The program is too expensive.

Yeah it certainly costs a lot of money, but lets put that into context. The GSA (the agency who oversees government spending) spent over $800,000 on a conference in Las Vegas in 2010. That was just for one conference, not to mention all of the trips required for the planning of it. Nancy Pelosi, the speaker of the House of Representatives, uses military aircraft for personal travel and vacations. Government spending is out of control, but we can probably find ways to reduce that before we start cutting training and education to people responsible for our security.

In 2008 when the TSA stopped a person in Orlando trying to check a bag filled with explosives was identified by other passengers, not the TSA or the airlines!

Is that really a bad thing? Are we BLAMING the TSA when concerned citizens help security by doing their part? That is huge progress and should be celebrated. That is people doing the right thing! TSA, I hope you have learned your lesson.

The TSA should be going to Quantico to study with the FBI’s Behavioral Analysis Unit to become a real “profiler.”

The BAU’s personnel are trained to develop a profile about a person who has ALREADY conducted an attack or a crime. They look at the crime, analyze the elements that they can identify that say something about the individual and then put out a list of characteristics to help the local police find that individual. They don’t look at people before a crime is conducted and pick the serial killer out of the crowd.

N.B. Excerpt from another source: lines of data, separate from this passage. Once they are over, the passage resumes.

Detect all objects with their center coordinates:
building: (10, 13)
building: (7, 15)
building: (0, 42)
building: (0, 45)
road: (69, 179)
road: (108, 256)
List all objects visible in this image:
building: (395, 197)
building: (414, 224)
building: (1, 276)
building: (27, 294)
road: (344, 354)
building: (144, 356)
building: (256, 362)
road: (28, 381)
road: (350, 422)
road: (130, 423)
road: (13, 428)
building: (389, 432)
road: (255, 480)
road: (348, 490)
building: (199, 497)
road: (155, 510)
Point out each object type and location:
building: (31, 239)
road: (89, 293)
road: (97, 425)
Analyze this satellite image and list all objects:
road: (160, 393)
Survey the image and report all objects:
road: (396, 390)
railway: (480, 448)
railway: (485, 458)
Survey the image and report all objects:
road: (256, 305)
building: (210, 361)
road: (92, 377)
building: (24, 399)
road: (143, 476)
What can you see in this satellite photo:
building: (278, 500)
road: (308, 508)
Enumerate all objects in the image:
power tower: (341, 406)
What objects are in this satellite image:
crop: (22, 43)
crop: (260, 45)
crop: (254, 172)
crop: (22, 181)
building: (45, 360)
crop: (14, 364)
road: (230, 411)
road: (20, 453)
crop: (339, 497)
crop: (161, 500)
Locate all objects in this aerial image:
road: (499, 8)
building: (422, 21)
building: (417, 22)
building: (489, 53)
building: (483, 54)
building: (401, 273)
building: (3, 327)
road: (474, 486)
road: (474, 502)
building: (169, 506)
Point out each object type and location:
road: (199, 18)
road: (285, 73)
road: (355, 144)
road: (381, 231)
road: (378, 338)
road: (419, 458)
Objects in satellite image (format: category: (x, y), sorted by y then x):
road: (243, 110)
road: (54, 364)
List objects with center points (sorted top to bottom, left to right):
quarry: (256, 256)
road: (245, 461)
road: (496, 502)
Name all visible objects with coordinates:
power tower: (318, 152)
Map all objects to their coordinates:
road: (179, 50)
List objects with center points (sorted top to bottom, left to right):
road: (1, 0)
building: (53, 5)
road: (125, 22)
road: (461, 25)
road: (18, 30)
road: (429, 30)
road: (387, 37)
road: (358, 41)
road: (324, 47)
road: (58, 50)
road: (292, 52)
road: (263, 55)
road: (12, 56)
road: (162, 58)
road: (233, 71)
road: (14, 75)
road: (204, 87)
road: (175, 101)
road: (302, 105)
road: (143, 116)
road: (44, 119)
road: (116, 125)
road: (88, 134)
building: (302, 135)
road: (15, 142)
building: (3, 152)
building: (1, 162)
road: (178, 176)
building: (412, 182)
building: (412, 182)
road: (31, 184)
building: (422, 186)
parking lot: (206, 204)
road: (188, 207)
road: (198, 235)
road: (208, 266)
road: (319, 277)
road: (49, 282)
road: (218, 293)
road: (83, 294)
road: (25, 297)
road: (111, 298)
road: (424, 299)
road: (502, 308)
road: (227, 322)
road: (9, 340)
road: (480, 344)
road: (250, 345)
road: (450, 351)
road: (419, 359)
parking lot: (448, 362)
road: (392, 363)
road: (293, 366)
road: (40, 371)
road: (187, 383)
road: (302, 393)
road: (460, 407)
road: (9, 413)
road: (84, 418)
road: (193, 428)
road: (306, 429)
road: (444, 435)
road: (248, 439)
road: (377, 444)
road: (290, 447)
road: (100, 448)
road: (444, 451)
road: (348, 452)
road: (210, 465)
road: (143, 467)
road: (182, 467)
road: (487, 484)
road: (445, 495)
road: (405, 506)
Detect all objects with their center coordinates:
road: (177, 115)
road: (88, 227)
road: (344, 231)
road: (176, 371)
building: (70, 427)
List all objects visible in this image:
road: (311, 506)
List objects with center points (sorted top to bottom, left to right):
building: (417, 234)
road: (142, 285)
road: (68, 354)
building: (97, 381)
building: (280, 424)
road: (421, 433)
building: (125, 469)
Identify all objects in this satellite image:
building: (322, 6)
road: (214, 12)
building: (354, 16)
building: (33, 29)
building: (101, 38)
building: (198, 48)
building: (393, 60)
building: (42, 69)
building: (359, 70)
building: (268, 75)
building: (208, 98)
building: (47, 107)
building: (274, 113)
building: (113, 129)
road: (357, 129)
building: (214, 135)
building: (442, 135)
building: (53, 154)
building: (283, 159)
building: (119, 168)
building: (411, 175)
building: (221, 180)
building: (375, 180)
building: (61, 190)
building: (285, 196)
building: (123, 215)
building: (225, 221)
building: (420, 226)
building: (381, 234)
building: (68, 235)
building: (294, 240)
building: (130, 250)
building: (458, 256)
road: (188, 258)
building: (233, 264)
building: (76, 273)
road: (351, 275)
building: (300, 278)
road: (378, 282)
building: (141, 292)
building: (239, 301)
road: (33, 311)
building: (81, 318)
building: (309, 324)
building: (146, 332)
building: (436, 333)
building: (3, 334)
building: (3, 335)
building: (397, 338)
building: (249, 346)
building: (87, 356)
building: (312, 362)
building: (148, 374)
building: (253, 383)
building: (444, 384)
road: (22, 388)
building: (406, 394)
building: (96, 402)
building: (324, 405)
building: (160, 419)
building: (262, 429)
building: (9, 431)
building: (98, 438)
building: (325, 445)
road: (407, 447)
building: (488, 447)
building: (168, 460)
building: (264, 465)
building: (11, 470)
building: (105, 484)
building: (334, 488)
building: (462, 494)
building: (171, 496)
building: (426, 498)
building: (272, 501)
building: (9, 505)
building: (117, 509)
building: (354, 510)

Personally, I don’t want to wait for a plan to blow up (with the attacker on it) before we start looking for the attacker. I’m not knocking the FBI or the BAU, far from it, what they do is incredible, but it doesn’t fit this scenario.

And my personal favorite:

We should do it like the Israeli’s do it.

I couldn’t agree more. But they take behavioral analysis to a level that would never be accepted here in America and start looking for people the second they park their cars or get dropped off on the sidewalk. Even a former director of security at Ben Gurion Airport in Tel Aviv has said it is a vital part of their security process. How many people are going to tolerate a mandatory interview before you board a plane while we are still angry at taking our shoes off.